Illyana Raquel é cearense e o dia da final foi a segunda vez em que esteve na USP. Trabalha na Associação de Pessoal da Caixa Econômica Federal (APCEF) e mora no centro da cidade, mas costuma frequentar slams e saraus, especialmente o do Capão Redondo. Essa identificação, esclarece, advém de sua origem no Morro do Pilão, periferia de Fortaleza. 

“Quando cheguei aqui, vi que São Paulo é uma cidade em que as pessoas são muito distantes. Elas não se olham na rua. Por ser nordestina e vir de uma terra em que o pessoal entra na sua casa para comer, em que o vizinho é quase sua família, esse novo ambiente me pareceu muito estranho. Eu não me sentia confortável, nem bem recebida “.

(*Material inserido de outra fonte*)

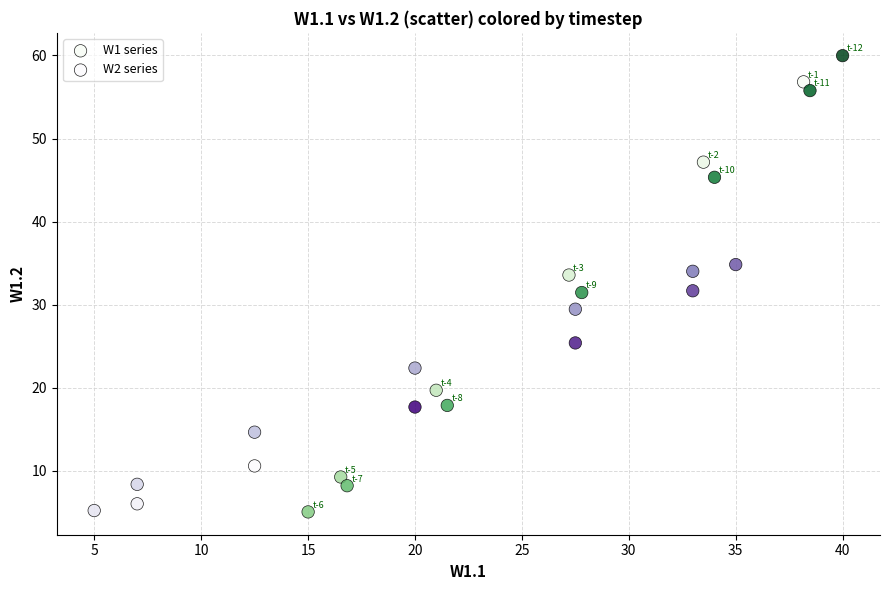

Which series reaches the maximum Y coordinate?

W1 series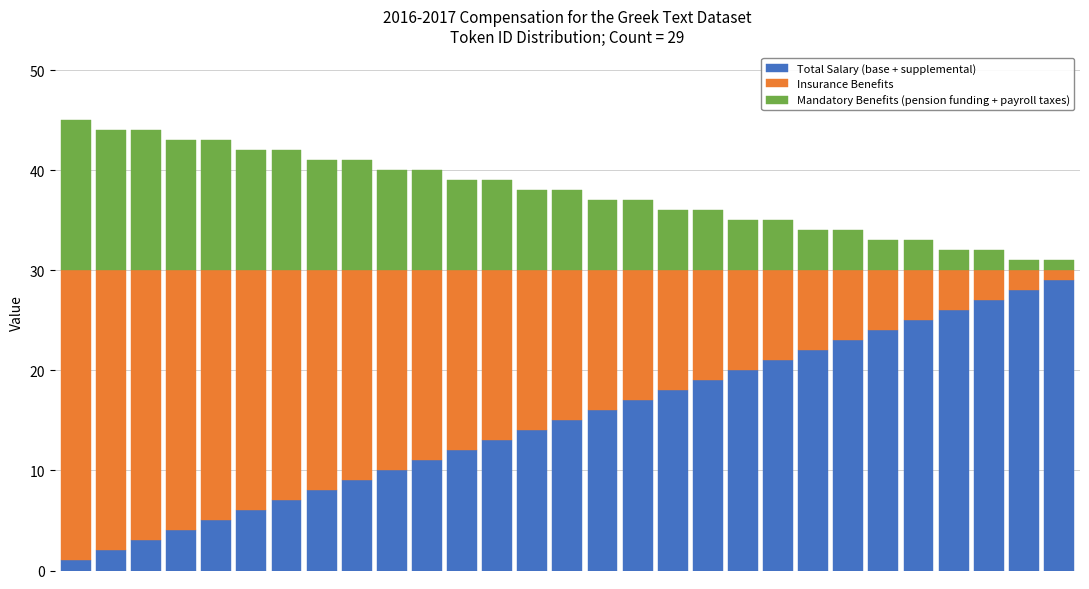

What is the maximum value for Total Salary (base + supplemental)?

29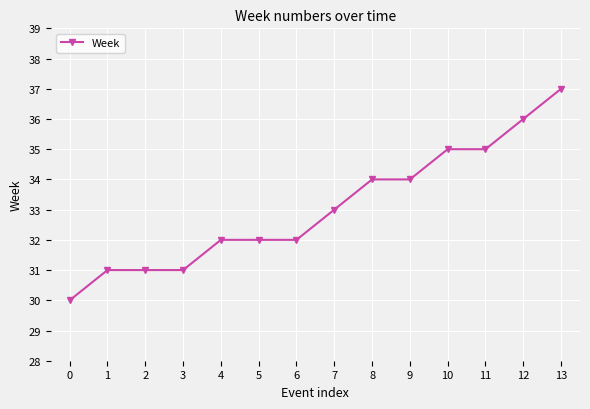

Is this an area chart (filled region under the line)?

No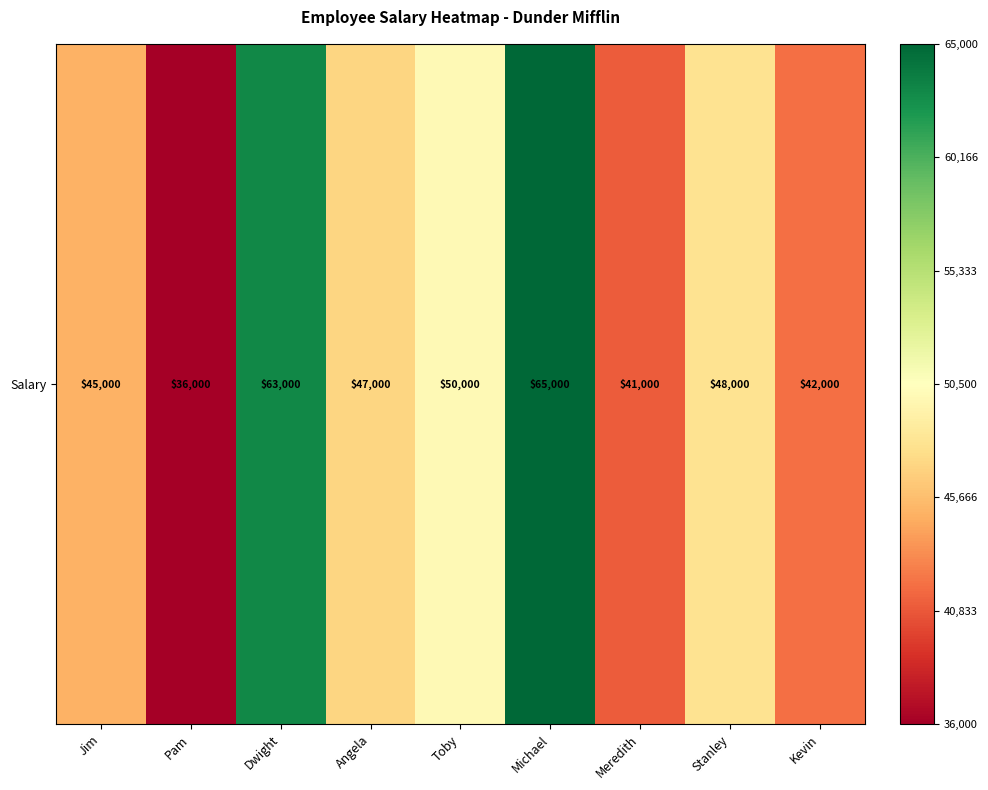

Reading right to left, transcribe all the data shown in this chart.

42000	48000	41000	65000	50000	47000	63000	36000	45000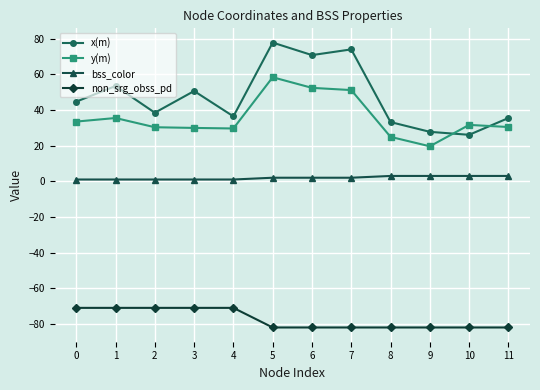

True or false: y(m) has more than 1 interior local peaks.

True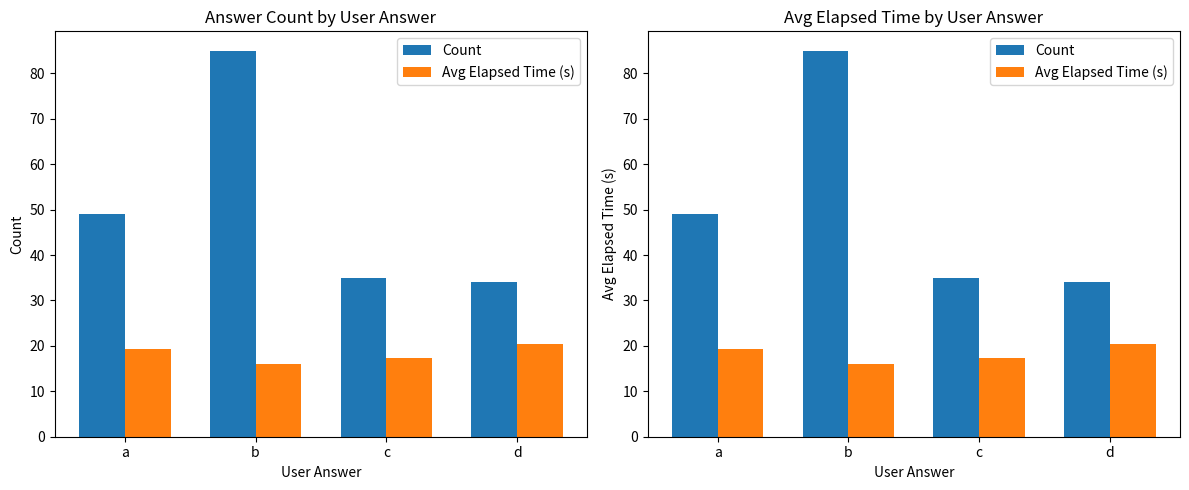

What is the spread (max minus min) of values at c?

17.6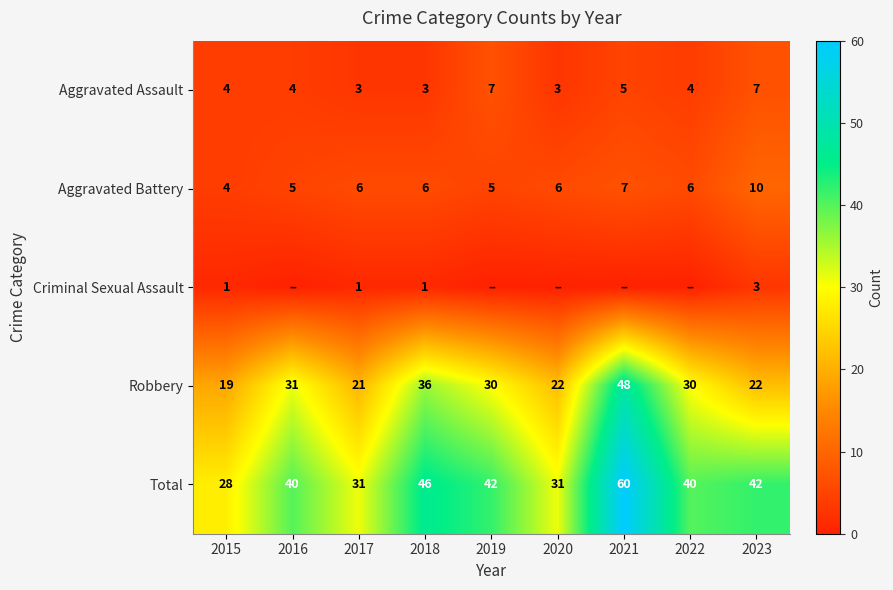

What is the average value of the Aggravated Assault series?

4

Sozinha numa cidade desconhecida, foi na cena dos saraus e slams que Illyana encontrou um lugar para chamar de casa. “Você parar durante três minutos e resgatar a sua dor, seus traumas, falar sobre isso para as pessoas é muito forte. Quando estou recitando, tenho a sensação de que as pessoas querem me ouvir”.

É perceptível que as poesias de Slams têm teor mais político. Sendo essa uma das formas artísticas que mais abriga pessoas de áreas periféricas e marginalizadas, o slam tem como marca conteúdos combativos. Por ser uma competição, as performances que mais viralizam na internet são politizadas.